The acting Secretary of Homeland Security came to town. (Why are so many departments in this administration led by acting secretaries? Maybe because an acting secretary doesn’t need senate confirmation, so there’s less scrutiny of their ethics or fitness for the job.) The acting secretary admitted that the federal police force — the force hurriedly cobbled together from various agencies and sent here — that force has had no riot training. And it shows.
One young man was struck in the face with a so-called non-lethal projectile. It fractured his skull and required facial reconstruction surgery. His offense? He was holding a sign. Another, older man was beaten with a baton, breaking his hand, which also required extensive surgery. This man is a Navy veteran and graduate of the US Naval Academy. This ex-Navy man said the officers’ actions showed lack of leadership. I agree, although that’s not all it is.

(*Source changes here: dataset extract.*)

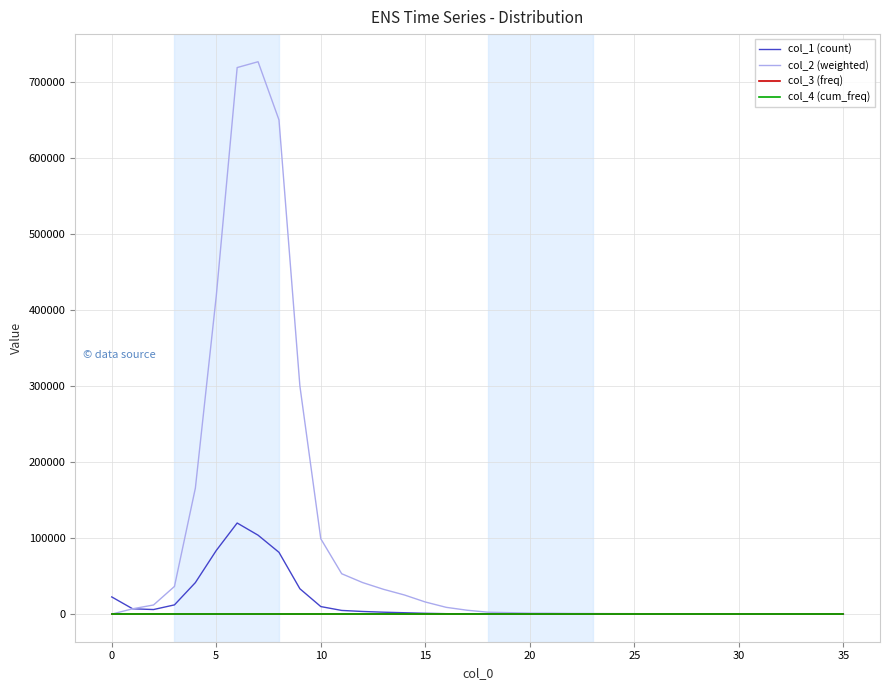

Which series has the largest total across all categories?

col_2 (weighted)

Both of our senators, a couple of our congressional representatives, the governor and the mayor have all said the officers are not welcome and not needed. The Oregon Attorney General has filed suit, and an investigation into the shooting has started. I haven’t heard whether those across the country who usually decry government overreach have spoken up. Maybe it’s OK to send uncontrolled troops into Portland. It’s not like it’s Fort Worth or Tulsa or Jacksonville. I read now that they want to send more of these troops to Chicago and maybe Detroit and New York. Usually threats to the rule of law come from the bottom or from outside the country, but now they come internally, from the top.
I’ve had friends in other places contact us to make sure we are safe. Out of range and at home, we are. But there are videos of unidentified camouflage-clad men abducting people off the street and into unmarked minivans. These are scary times, but we remain safe. For now.
And I’m old. For 24 years I put my body on the line to protect this country, but I was younger then. I’m not ready to do it again, not yet. Not quite yet. I didn’t expect to last this long, but I’d like to get to at least one more birthday just to see if this country survives.